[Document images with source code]
**********
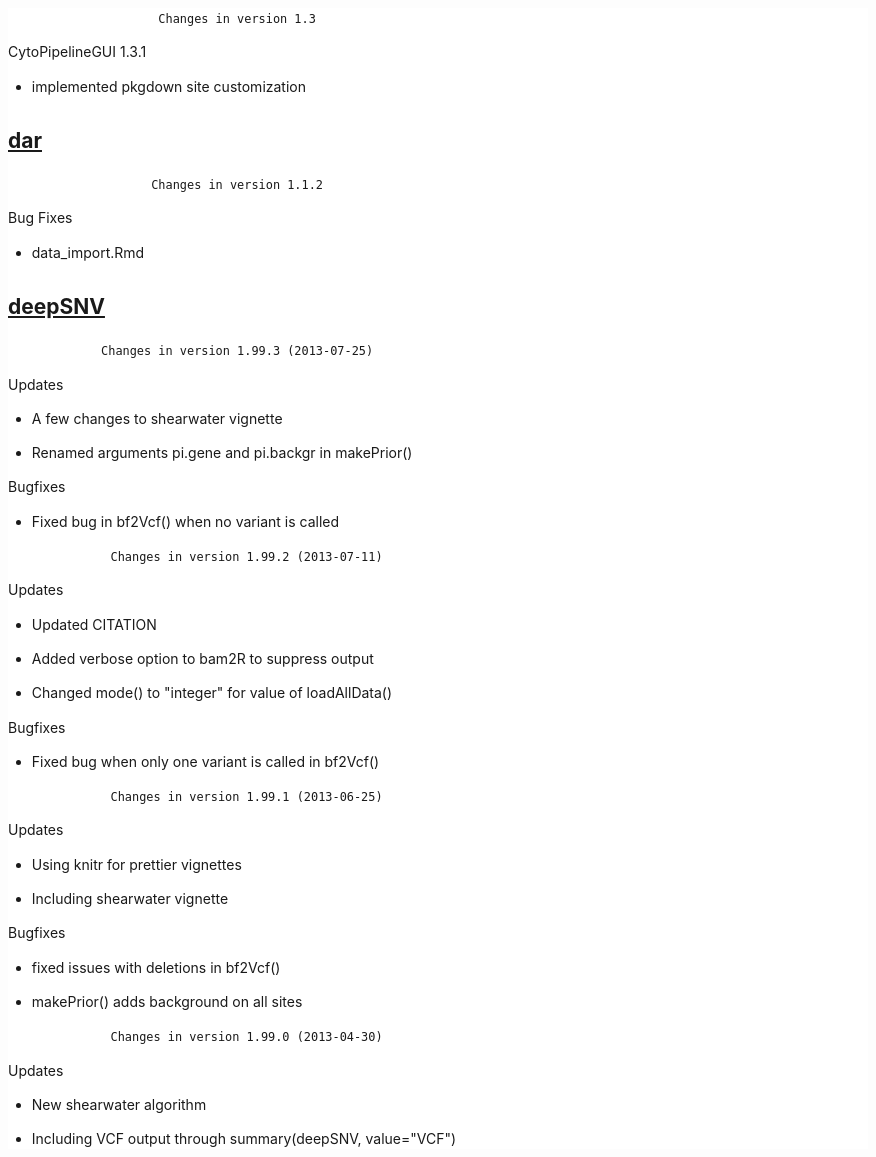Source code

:                          Changes in version 1.3                         

CytoPipelineGUI 1.3.1

- implemented pkgdown site customization

[dar](/packages/dar)
---

                        Changes in version 1.1.2                        

Bug Fixes

- data_import.Rmd

[deepSNV](/packages/deepSNV)
-------

                 Changes in version 1.99.3 (2013-07-25)                 

Updates

- A few changes to shearwater vignette

- Renamed arguments pi.gene and pi.backgr in makePrior()

Bugfixes

- Fixed bug in bf2Vcf() when no variant is called

                 Changes in version 1.99.2 (2013-07-11)                 

Updates

- Updated CITATION

- Added verbose option to bam2R to suppress output

- Changed mode() to "integer" for value of loadAllData()

Bugfixes

- Fixed bug when only one variant is called in bf2Vcf()

                 Changes in version 1.99.1 (2013-06-25)                 

Updates

- Using knitr for prettier vignettes

- Including shearwater vignette

Bugfixes

- fixed issues with deletions in bf2Vcf()

- makePrior() adds background on all sites

                 Changes in version 1.99.0 (2013-04-30)                 

Updates

- New shearwater algorithm

- Including VCF output through summary(deepSNV, value="VCF")

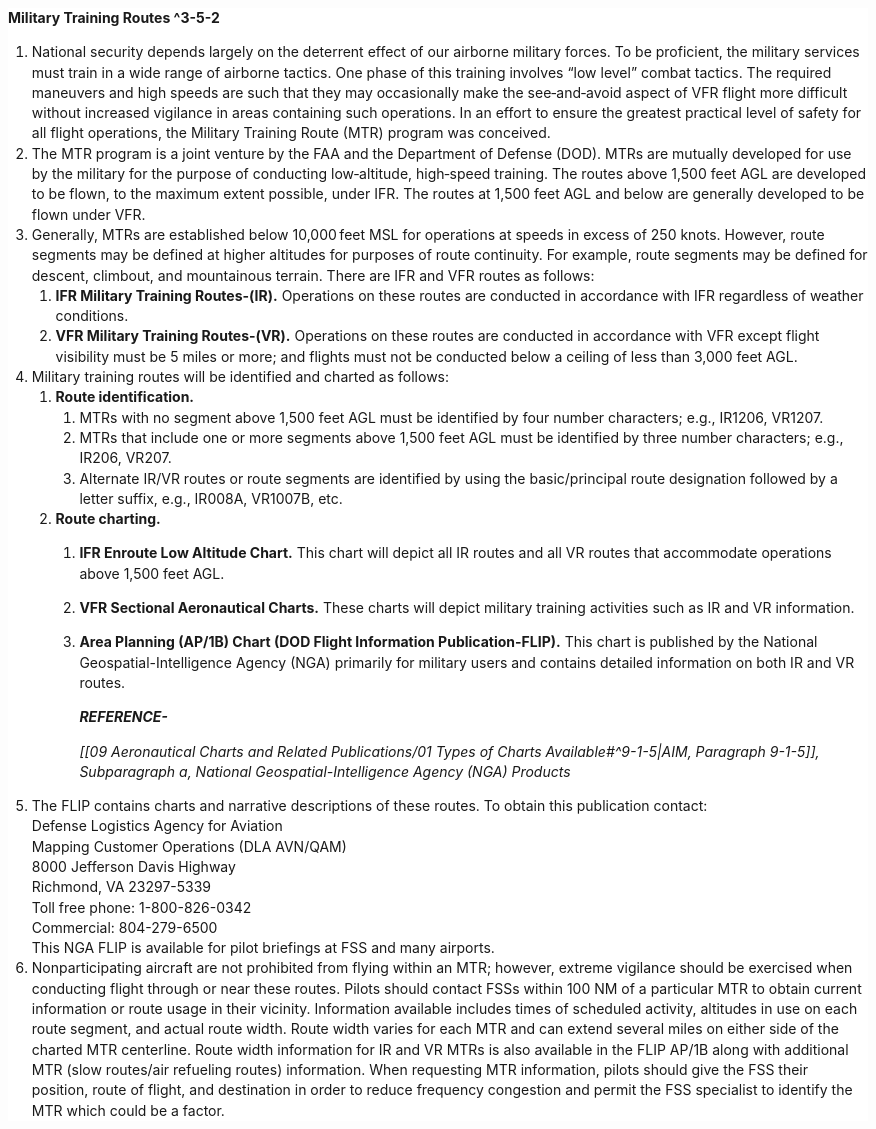 **Military Training Routes ^3-5-2**

1.  National security depends largely on the deterrent effect of our airborne military forces. To be proficient, the military services must train in a wide range of airborne tactics. One phase of this training involves “low level” combat tactics. The required maneuvers and high speeds are such that they may occasionally make the see‐and‐avoid aspect of VFR flight more difficult without increased vigilance in areas containing such operations. In an effort to ensure the greatest practical level of safety for all flight operations, the Military Training Route (MTR) program was conceived.
2.  The MTR program is a joint venture by the FAA and the Department of Defense (DOD). MTRs are mutually developed for use by the military for the purpose of conducting low‐altitude, high‐speed training. The routes above 1,500 feet AGL are developed to be flown, to the maximum extent possible, under IFR. The routes at 1,500 feet AGL and below are generally developed to be flown under VFR.
3.  Generally, MTRs are established below 10,000 feet MSL for operations at speeds in excess of 250 knots. However, route segments may be defined at higher altitudes for purposes of route continuity. For example, route segments may be defined for descent, climbout, and mountainous terrain. There are IFR and VFR routes as follows:
    1.  **IFR Military Training Routes-(IR).** Operations on these routes are conducted in accordance with IFR regardless of weather conditions.
    2.  **VFR Military Training Routes-(VR).** Operations on these routes are conducted in accordance with VFR except flight visibility must be 5 miles or more; and flights must not be conducted below a ceiling of less than 3,000 feet AGL.
4.  Military training routes will be identified and charted as follows:
    1.  **Route identification.**
        1.  MTRs with no segment above 1,500 feet AGL must be identified by four number characters; e.g., IR1206, VR1207.
        2.  MTRs that include one or more segments above 1,500 feet AGL must be identified by three number characters; e.g., IR206, VR207.
        3.  Alternate IR/VR routes or route segments are identified by using the basic/principal route designation followed by a letter suffix, e.g., IR008A, VR1007B, etc.
    2.  **Route charting.**
        1.  **IFR Enroute Low Altitude Chart.** This chart will depict all IR routes and all VR routes that accommodate operations above 1,500 feet AGL.
        2.  **VFR Sectional Aeronautical Charts.** These charts will depict military training activities such as IR and VR information.
        3.  **Area Planning (AP/1B) Chart (DOD Flight Information Publication-FLIP).** This chart is published by the National Geospatial-Intelligence Agency (NGA) primarily for military users and contains detailed information on both IR and VR routes.
            <div>

            <em>**REFERENCE-**</em>

            <em> [[09 Aeronautical Charts and Related Publications/01 Types of Charts Available#^9-1-5|AIM, Paragraph 9-1-5]], Subparagraph a, National Geospatial-Intelligence Agency (NGA) Products </em>

            </div>
5.  The FLIP contains charts and narrative descriptions of these routes. To obtain this publication contact:  
    Defense Logistics Agency for Aviation  
    Mapping Customer Operations (DLA AVN/QAM)  
    8000 Jefferson Davis Highway  
    Richmond, VA 23297-5339  
    Toll free phone: 1-800-826-0342  
    Commercial: 804-279-6500  
    This NGA FLIP is available for pilot briefings at FSS and many airports.
6.  Nonparticipating aircraft are not prohibited from flying within an MTR; however, extreme vigilance should be exercised when conducting flight through or near these routes. Pilots should contact FSSs within 100 NM of a particular MTR to obtain current information or route usage in their vicinity. Information available includes times of scheduled activity, altitudes in use on each route segment, and actual route width. Route width varies for each MTR and can extend several miles on either side of the charted MTR centerline. Route width information for IR and VR MTRs is also available in the FLIP AP/1B along with additional MTR (slow routes/air refueling routes) information. When requesting MTR information, pilots should give the FSS their position, route of flight, and destination in order to reduce frequency congestion and permit the FSS specialist to identify the MTR which could be a factor.
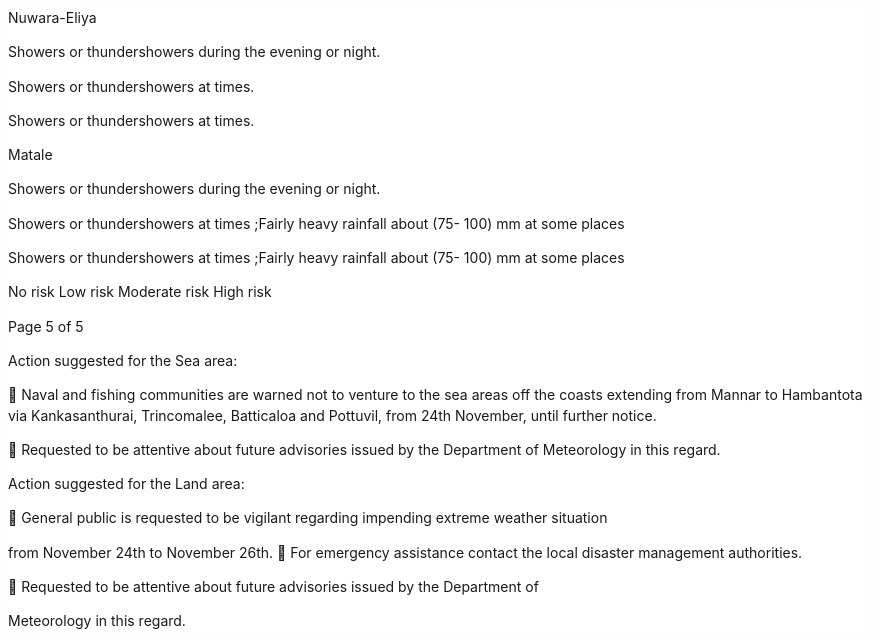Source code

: Nuwara-Eliya

Showers or thundershowers during the evening or night.

Showers or thundershowers at times.

Showers or thundershowers at times.

Matale

Showers or thundershowers during the evening or night.

Showers or thundershowers at times ;Fairly heavy rainfall about (75- 100) mm at some places

Showers or thundershowers at times ;Fairly heavy rainfall about (75- 100) mm at some places

No risk Low risk Moderate risk High risk

Page 5 of 5

Action suggested for the Sea area:

 Naval and fishing communities are warned not to venture to the sea areas off the coasts extending from Mannar to Hambantota via Kankasanthurai, Trincomalee, Batticaloa and Pottuvil, from 24th November, until further notice.

 Requested to be attentive about future advisories issued by the Department of Meteorology in this regard.

Action suggested for the Land area:

 General public is requested to be vigilant regarding impending extreme weather situation

from November 24th to November 26th.  For emergency assistance contact the local disaster management authorities.

 Requested to be attentive about future advisories issued by the Department of

Meteorology in this regard.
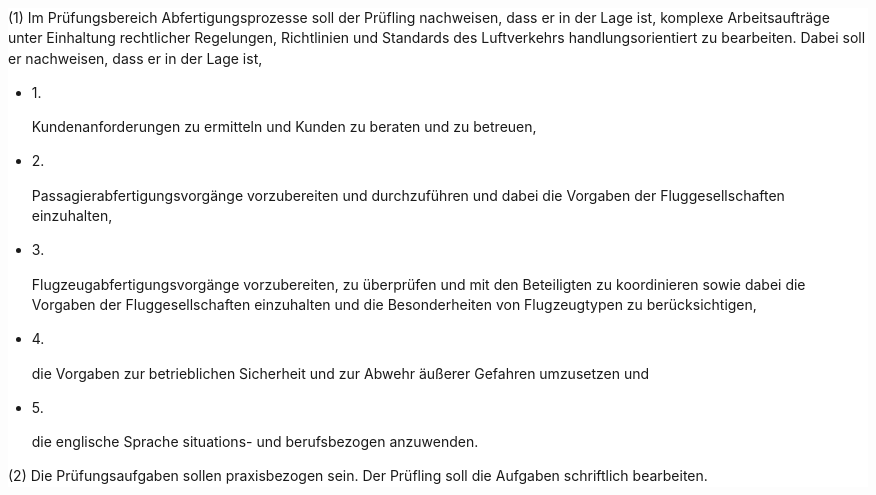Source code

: <div>

<div class="jurAbsatz">

(1) Im Prüfungsbereich Abfertigungsprozesse soll der Prüfling
nachweisen, dass er in der Lage ist, komplexe Arbeitsaufträge unter
Einhaltung rechtlicher Regelungen, Richtlinien und Standards des
Luftverkehrs handlungsorientiert zu bearbeiten. Dabei soll er
nachweisen, dass er in der Lage ist,

  - 1\.
    
    <div>
    
    Kundenanforderungen zu ermitteln und Kunden zu beraten und zu
    betreuen,
    
    </div>

  - 2\.
    
    <div>
    
    Passagierabfertigungsvorgänge vorzubereiten und durchzuführen und
    dabei die Vorgaben der Fluggesellschaften einzuhalten,
    
    </div>

  - 3\.
    
    <div>
    
    Flugzeugabfertigungsvorgänge vorzubereiten, zu überprüfen und mit
    den Beteiligten zu koordinieren sowie dabei die Vorgaben der
    Fluggesellschaften einzuhalten und die Besonderheiten von
    Flugzeugtypen zu berücksichtigen,
    
    </div>

  - 4\.
    
    <div>
    
    die Vorgaben zur betrieblichen Sicherheit und zur Abwehr äußerer
    Gefahren umzusetzen und
    
    </div>

  - 5\.
    
    <div>
    
    die englische Sprache situations- und berufsbezogen anzuwenden.
    
    </div>

</div>

<div class="jurAbsatz">

(2) Die Prüfungsaufgaben sollen praxisbezogen sein. Der Prüfling soll
die Aufgaben schriftlich bearbeiten.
**********
Task directions:
Final part of the records: return the line that contains "Fluggesellschaften einzuhalten und" and every line after it, exactly, with no other lines added.

Output:
    Fluggesellschaften einzuhalten und die Besonderheiten von
    Flugzeugtypen zu berücksichtigen,
    
    </div>

  - 4\.
    
    <div>
    
    die Vorgaben zur betrieblichen Sicherheit und zur Abwehr äußerer
    Gefahren umzusetzen und
    
    </div>

  - 5\.
    
    <div>
    
    die englische Sprache situations- und berufsbezogen anzuwenden.
    
    </div>

</div>

<div class="jurAbsatz">

(2) Die Prüfungsaufgaben sollen praxisbezogen sein. Der Prüfling soll
die Aufgaben schriftlich bearbeiten.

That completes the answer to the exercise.